5) Decide: mitigate vs investigate

If impact is high and evidence points to a recent change:

  • rollback / disable flag / reduce load / scale critical dependency

If impact is moderate or unclear:

  • tighten the hypothesis with 1–2 targeted checks (another exemplar trace, compare two instances, check downstream health)

6) Capture learnings (don’t lose the fix)
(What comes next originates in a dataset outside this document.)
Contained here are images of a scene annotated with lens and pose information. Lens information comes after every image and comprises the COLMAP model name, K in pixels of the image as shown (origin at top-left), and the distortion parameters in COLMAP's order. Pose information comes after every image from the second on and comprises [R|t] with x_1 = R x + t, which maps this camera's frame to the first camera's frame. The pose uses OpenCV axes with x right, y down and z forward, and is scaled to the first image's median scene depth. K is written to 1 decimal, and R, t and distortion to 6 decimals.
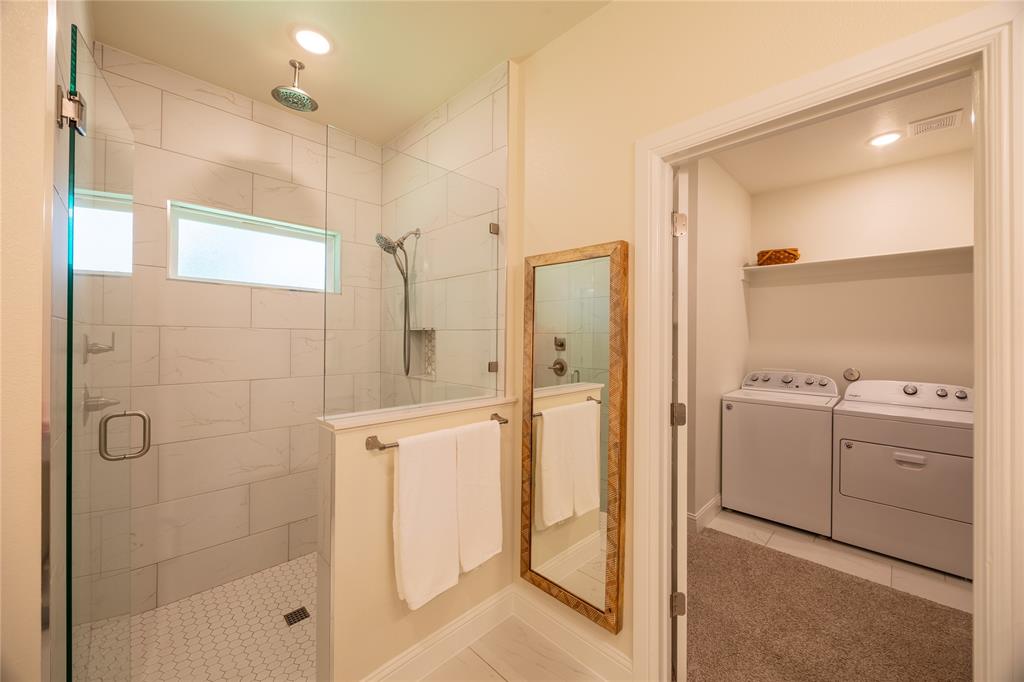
lens RADIAL K [[397.5, 0, 507.8], [0, 397.5, 339.3], [0, 0, 1]] dist [-0.002579, -0.000160]
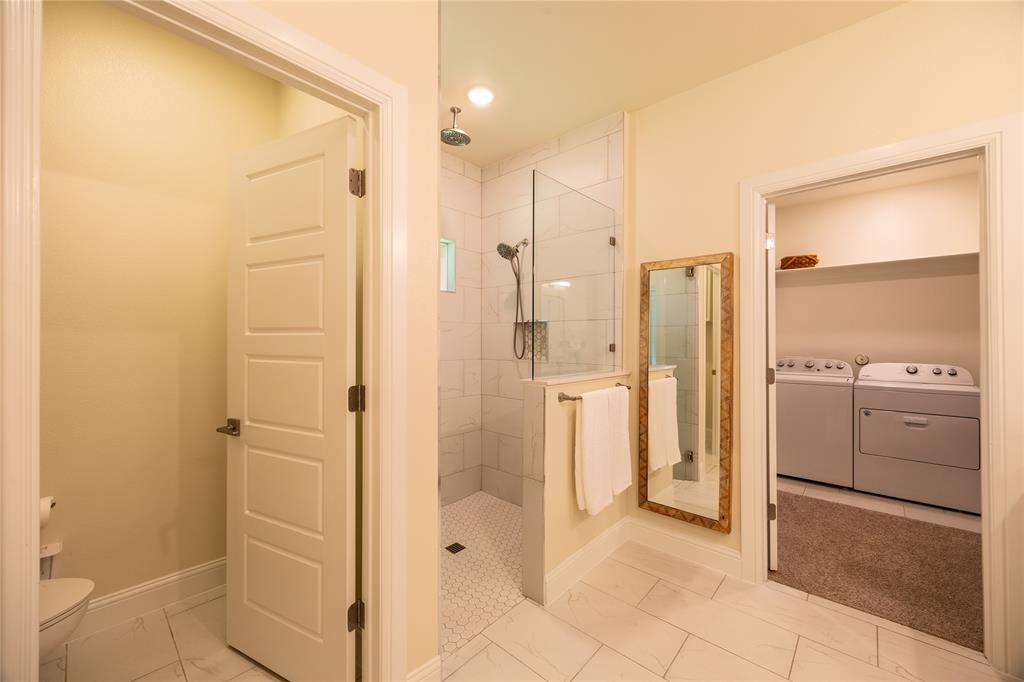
lens RADIAL K [[403.0, 0, 512.0], [0, 403.0, 341.0], [0, 0, 1]] dist [0.001047, -0.000077]
pose [[0.998931, -0.005464, 0.045894, -0.420754], [0.005598, 0.999980, -0.002788, 0.049182], [-0.045878, 0.003041, 0.998942, -0.293686]]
If you found a systemic gap, capture it:

  • missing telemetry field contracts → observability
  • retries without idempotency / missing time budgets → resilience
  • repeated boundary logic across services → platform
  • cross-service pattern confusion → architecture

Minimum viable execution

When context or time is constrained, these are the load-bearing steps:

  1. Establish ground truth (step 0) — environment, symptom, one exemplar.
  2. Follow log → trace → metrics (steps 1-3) — this sequence, in this order.
  3. Map failure propagation (step 4) — what breaks next, what breaks silently.
  4. Capture learning (step 6) — don't lose the fix; route to the right skill.
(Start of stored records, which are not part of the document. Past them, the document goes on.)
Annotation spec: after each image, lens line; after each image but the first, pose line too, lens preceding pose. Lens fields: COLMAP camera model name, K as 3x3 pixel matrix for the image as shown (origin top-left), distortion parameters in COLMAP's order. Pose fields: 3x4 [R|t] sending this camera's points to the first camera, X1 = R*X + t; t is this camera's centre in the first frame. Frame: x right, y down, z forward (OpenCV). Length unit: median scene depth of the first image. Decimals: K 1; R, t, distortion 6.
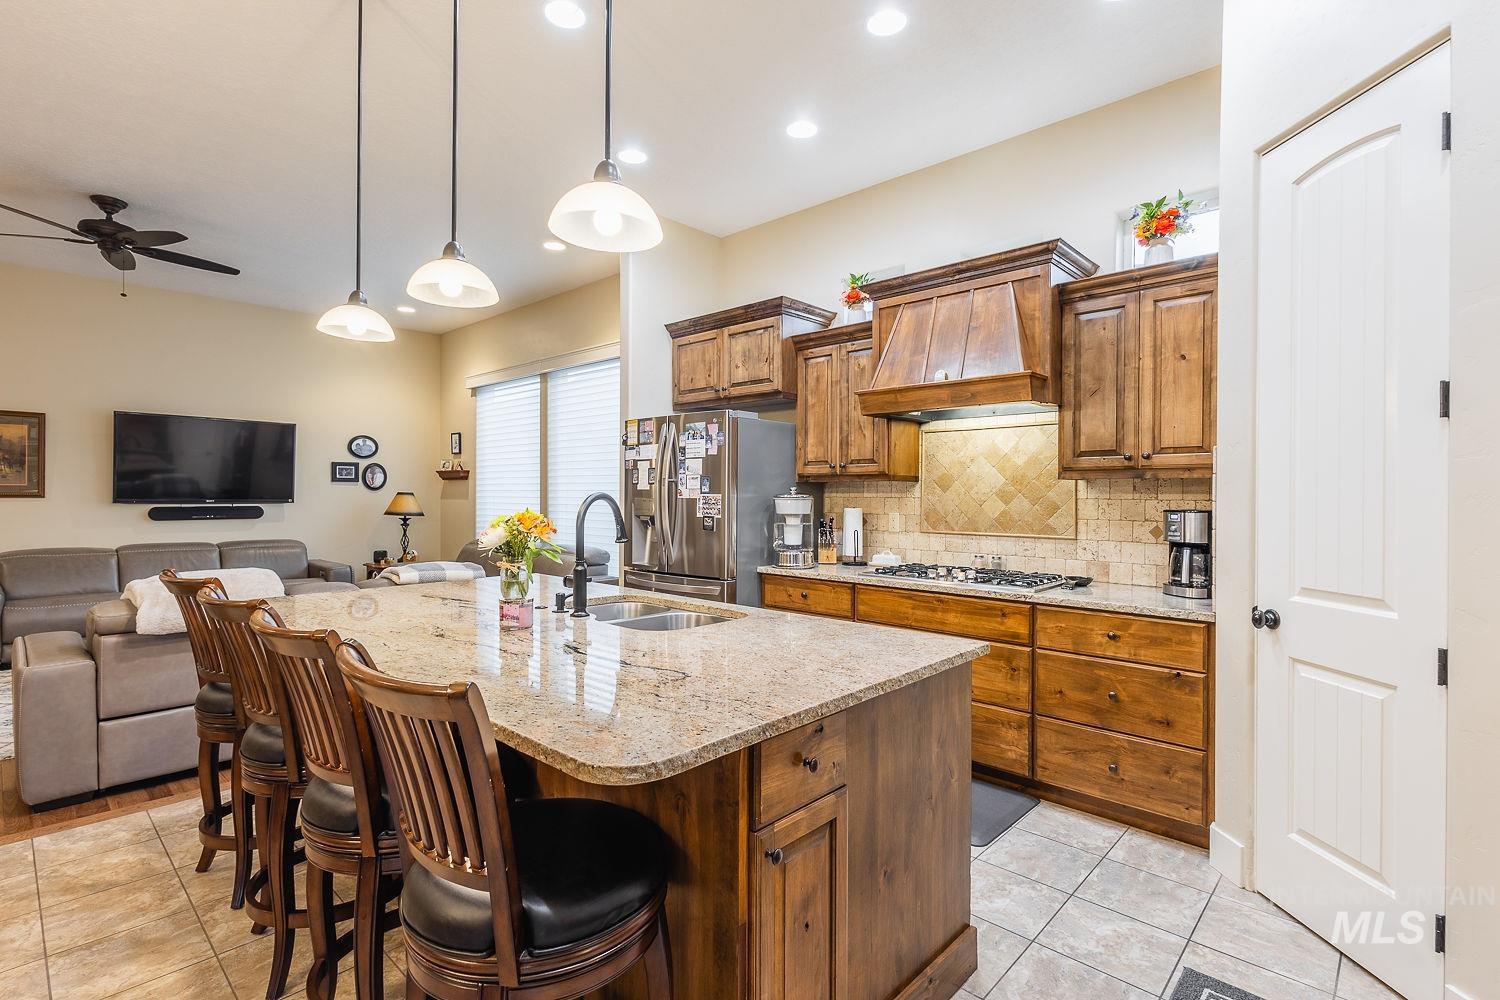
lens RADIAL K [[702.5, 0, 748.7], [0, 702.5, 499.7], [0, 0, 1]] dist [0.012564, -0.004835]
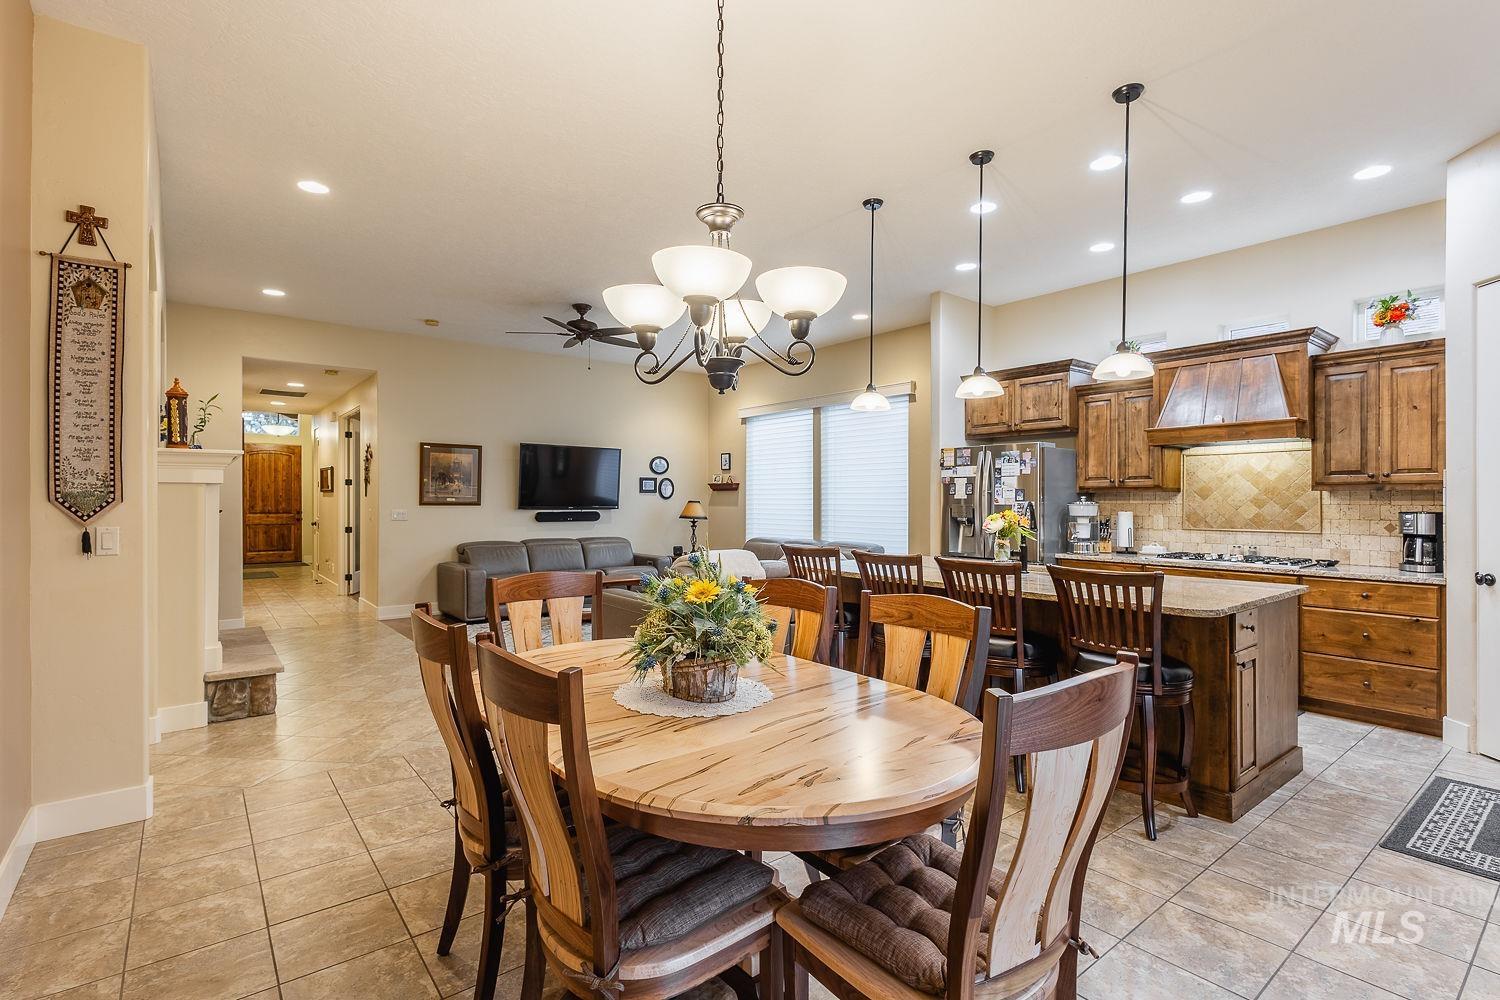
lens RADIAL K [[702.5, 0, 748.7], [0, 702.5, 499.7], [0, 0, 1]] dist [0.012564, -0.004835]
pose [[0.988931, -0.002465, -0.148354, -0.483705], [0.000872, 0.999941, -0.010800, 0.003698], [0.148372, 0.010551, 0.988875, -0.593596]]
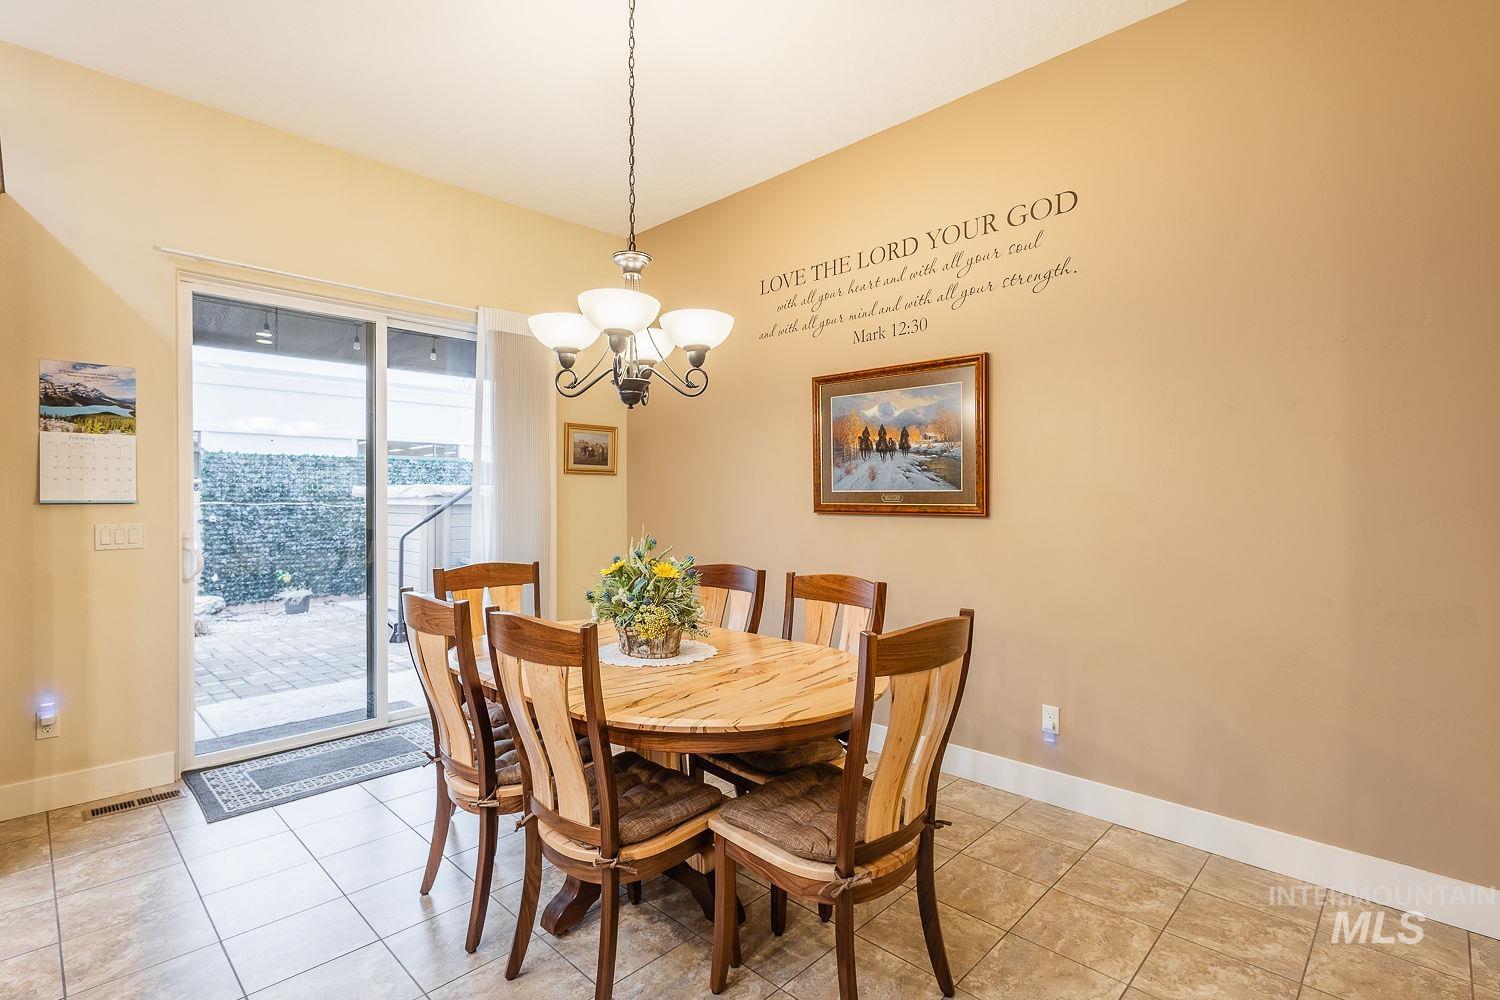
lens RADIAL K [[705.3, 0, 750.0], [0, 705.3, 500.0], [0, 0, 1]] dist [0.005191, -0.000958]
pose [[-0.999846, -0.004454, 0.017002, -0.737903], [-0.004226, 0.999901, 0.013445, -0.010489], [-0.017060, 0.013371, -0.999765, 0.768226]]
Steps that can be cut under pressure: detailed metric blast-radius analysis (step 3 depth), organizational cascade mapping (step 4 breadth).

Guardrails

  • Don’t log secrets/PII while triaging (even “temporarily”).
  • Don’t use unbounded IDs as metric labels; use logs/traces for per-entity investigation.
  • Don’t add retries as a debugging “fix” without idempotency/dedupe.
  • Prefer a small number of exemplars (2–3) over “grep everything forever”.

Common failure modes

  • Jumps straight to reading code instead of following log → trace → metrics — this skips the evidence and leads to hypothesis-driven debugging without data.
  • Skips blast radius assessment (step 3-4) — fixes the symptom without knowing what else is affected or failing silently.
  • Fixes the immediate symptom without capturing learning (step 6) — the same failure recurs because the systemic gap is never routed to the right skill.
  • Checks only one exemplar and generalizes — different exemplars often reveal different failure modes.

References

Output Template

When using this skill, return:

  • Symptom: what is failing/slow (include concrete ops: route/method/job/message type).
  • Impact: who/what is affected and how badly (errors %, latency p95, backlog size).
  • Time window: start/end and whether it correlates with deploy/config change.
  • Evidence: exemplar IDs + the key log/trace/metric observations.
  • Hypothesis: most likely cause + 1 alternative (if applicable).
  • Failure propagation: what breaks next, what breaks silently, organizational cascade points.
  • Mitigation: what you did / recommend doing now (rollback/flag/scale).
  • Fix plan: code/config changes to make it correct and durable.
  • Follow-ups: telemetry gaps, runbook updates, tests, new invariants.
  • If root cause is systemic, flag for a follow-up retrospective (../references/structured-thinking-templates.md — Retrospective / Postmortem).